REQUIREMENT: Every line below that contains "agosto" is to be copied.

--------------------------------

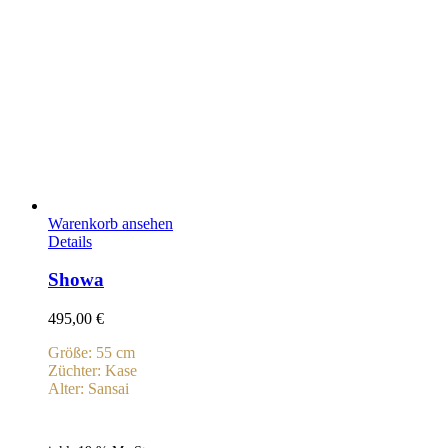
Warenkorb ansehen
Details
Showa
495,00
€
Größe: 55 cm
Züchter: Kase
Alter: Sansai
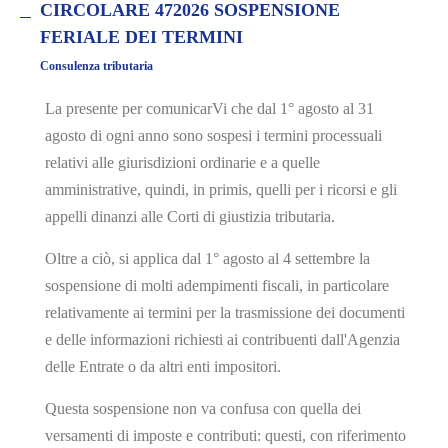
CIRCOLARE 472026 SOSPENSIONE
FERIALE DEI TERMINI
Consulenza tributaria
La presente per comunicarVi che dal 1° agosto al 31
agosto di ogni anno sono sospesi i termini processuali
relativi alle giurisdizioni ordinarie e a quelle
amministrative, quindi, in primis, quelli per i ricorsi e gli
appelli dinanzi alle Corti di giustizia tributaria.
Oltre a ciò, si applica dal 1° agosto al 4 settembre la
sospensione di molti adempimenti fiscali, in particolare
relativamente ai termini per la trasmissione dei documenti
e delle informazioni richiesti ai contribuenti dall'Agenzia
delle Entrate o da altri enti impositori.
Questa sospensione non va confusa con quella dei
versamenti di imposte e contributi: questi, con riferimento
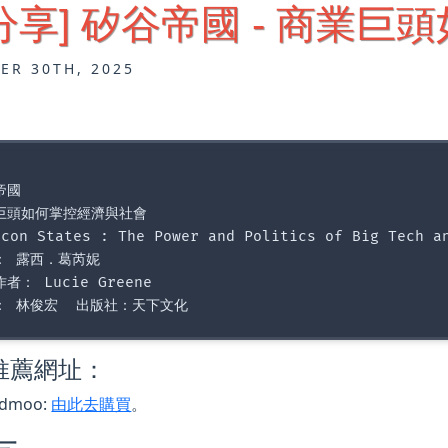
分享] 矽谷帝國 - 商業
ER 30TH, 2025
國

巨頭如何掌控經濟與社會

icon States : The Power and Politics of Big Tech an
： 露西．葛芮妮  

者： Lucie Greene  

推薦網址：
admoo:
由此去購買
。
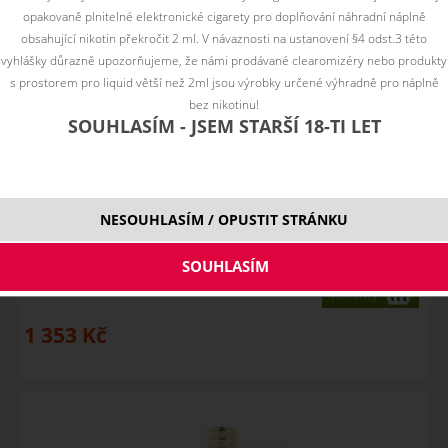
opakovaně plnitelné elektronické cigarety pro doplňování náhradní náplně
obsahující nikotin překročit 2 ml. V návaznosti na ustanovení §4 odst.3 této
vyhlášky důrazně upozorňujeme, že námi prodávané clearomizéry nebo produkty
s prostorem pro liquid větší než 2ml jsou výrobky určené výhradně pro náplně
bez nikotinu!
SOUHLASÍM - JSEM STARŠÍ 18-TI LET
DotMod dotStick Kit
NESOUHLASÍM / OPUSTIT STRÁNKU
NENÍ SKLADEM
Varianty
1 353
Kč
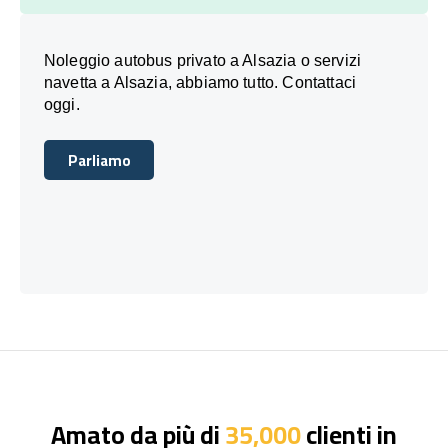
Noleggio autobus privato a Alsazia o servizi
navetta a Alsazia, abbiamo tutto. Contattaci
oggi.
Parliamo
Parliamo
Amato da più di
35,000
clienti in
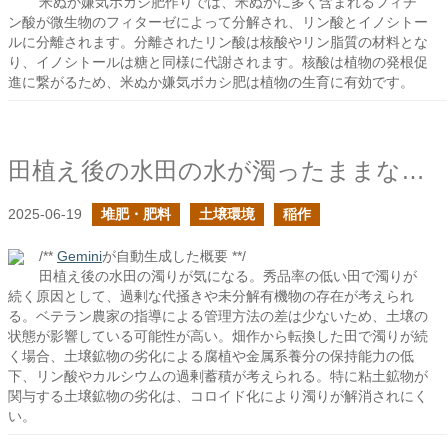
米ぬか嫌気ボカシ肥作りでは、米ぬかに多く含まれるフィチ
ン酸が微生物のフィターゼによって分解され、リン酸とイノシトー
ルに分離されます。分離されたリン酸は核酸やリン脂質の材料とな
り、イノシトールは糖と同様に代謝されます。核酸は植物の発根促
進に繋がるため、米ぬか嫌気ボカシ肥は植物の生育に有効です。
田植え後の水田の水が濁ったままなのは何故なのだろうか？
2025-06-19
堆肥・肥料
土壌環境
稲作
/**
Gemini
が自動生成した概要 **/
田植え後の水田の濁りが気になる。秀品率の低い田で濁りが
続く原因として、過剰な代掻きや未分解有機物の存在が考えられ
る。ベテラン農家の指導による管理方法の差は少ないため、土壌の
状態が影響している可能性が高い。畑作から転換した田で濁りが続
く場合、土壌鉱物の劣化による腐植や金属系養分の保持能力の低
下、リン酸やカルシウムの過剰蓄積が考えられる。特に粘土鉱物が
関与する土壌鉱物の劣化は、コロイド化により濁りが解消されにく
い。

--------------------------------

TASK RESULT:
La presente per comunicarVi che dal 1° agosto al 31
agosto di ogni anno sono sospesi i termini processuali
Oltre a ciò, si applica dal 1° agosto al 4 settembre la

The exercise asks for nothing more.